4.1. De aldus opgeworpen rechtsvraag heeft de Afdeling bij uitspraak van 10 oktober 2012 in zaak nr. 201112315/1/V1 beantwoord. Uit de overwegingen van die uitspraak, die hier van overeenkomstige toepassing zijn, vloeit voort dat de beroepsgrond slaagt.
5. Het inleidend beroep is gegrond. Het besluit van 1 november 2011 moet, gelet op hetgeen onder 2.2. en 4.1. is overwogen, worden vernietigd wegens strijd met de artikelen 7:12, eerste lid, van de Awb en 29, eerste lid, aanhef en onder e, van de Vreemdelingenwet 2000.
6. De staatssecretaris moet op na te melden wijze tot vergoeding van de proceskosten worden veroordeeld.
Beslissing
De Afdeling bestuursrechtspraak van de Raad van State:
I. verklaart het hoger beroep gegrond;
II. vernietigt de uitspraak van de rechtbank 's-Gravenhage, nevenzittingsplaats Arnhem, van 24 mei 2012 in zaak nr. 11/34707;
III. verklaart het in die zaak ingestelde beroep gegrond;
IV. vernietigt het besluit van de minister van Buitenlandse Zaken van 1 november 2011, kenmerk 0810-28-1367;
V. veroordeelt de staatssecretaris van Veiligheid en Justitie tot vergoeding van bij de referente en de vreemdelingen in verband met de behandeling van het beroep en het hoger beroep opgekomen proceskosten tot een bedrag van € 1.416,00 (zegge: veertienhonderdzestien euro), geheel toe te rekenen aan door een derde beroepsmatig verleende rechtsbijstand;
VI. gelast dat de staatssecretaris van Veiligheid en Justitie aan de referente en de vreemdelingen het door hen betaalde griffierecht ten bedrage van € 388,00 (zegge: driehonderdachtentachtig euro) voor de behandeling van het beroep en het hoger beroep vergoedt.

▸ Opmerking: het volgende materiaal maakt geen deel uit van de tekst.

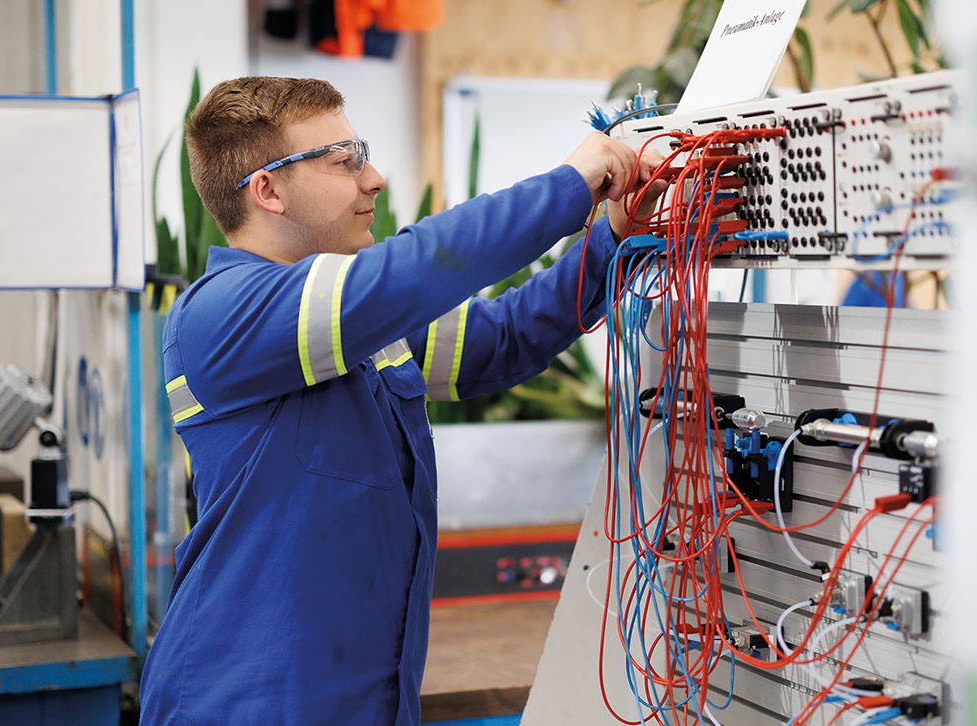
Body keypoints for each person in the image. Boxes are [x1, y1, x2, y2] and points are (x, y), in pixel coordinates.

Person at [140, 76, 665, 726]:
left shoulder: (358, 327)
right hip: (246, 703)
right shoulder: (219, 315)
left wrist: (616, 232)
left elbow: (501, 341)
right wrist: (569, 185)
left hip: (365, 701)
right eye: (345, 160)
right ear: (267, 189)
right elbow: (415, 268)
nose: (375, 178)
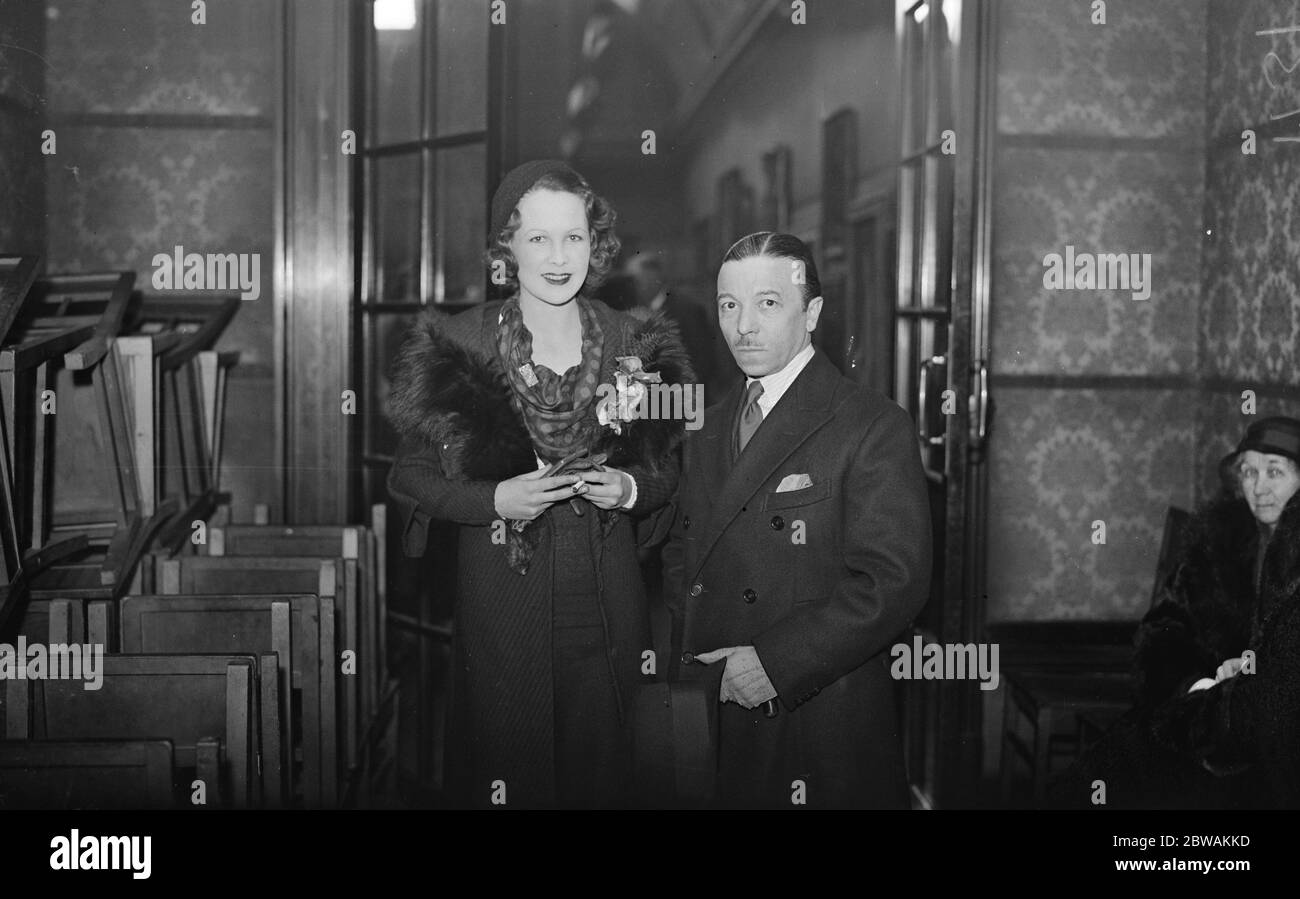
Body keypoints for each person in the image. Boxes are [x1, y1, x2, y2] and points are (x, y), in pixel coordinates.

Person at [385, 159, 692, 808]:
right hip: (502, 615)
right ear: (507, 248)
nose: (558, 257)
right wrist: (493, 498)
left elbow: (670, 473)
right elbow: (408, 477)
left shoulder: (632, 340)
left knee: (605, 780)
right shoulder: (460, 345)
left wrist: (630, 489)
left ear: (595, 244)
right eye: (538, 238)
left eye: (573, 238)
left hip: (608, 611)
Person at [661, 231, 932, 808]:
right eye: (730, 305)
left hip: (813, 711)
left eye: (768, 303)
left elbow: (893, 583)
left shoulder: (871, 425)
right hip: (714, 701)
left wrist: (775, 665)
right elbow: (682, 557)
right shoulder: (704, 427)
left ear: (811, 313)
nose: (744, 326)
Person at [1052, 416, 1300, 808]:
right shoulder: (1216, 542)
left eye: (1275, 472)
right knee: (1101, 774)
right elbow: (1164, 626)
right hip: (1195, 711)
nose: (1259, 487)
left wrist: (1247, 680)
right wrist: (1194, 686)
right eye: (1249, 472)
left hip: (1262, 746)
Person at [625, 250, 720, 391]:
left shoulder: (687, 310)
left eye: (636, 281)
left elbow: (704, 362)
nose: (633, 287)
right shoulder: (638, 312)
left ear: (652, 278)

Aldus vastgesteld door mr. M.G.J. Parkins-de Vin, voorzitter, en mr. C.J. Borman en mr. N. Verheij, leden, in tegenwoordigheid van mr. T. Hartsuiker, ambtenaar van staat.
w.g. Parkins-de Vin w.g. Hartsuiker
voorzitter ambtenaar van staat
Uitgesproken in het openbaar op 3 september 2013
620-716.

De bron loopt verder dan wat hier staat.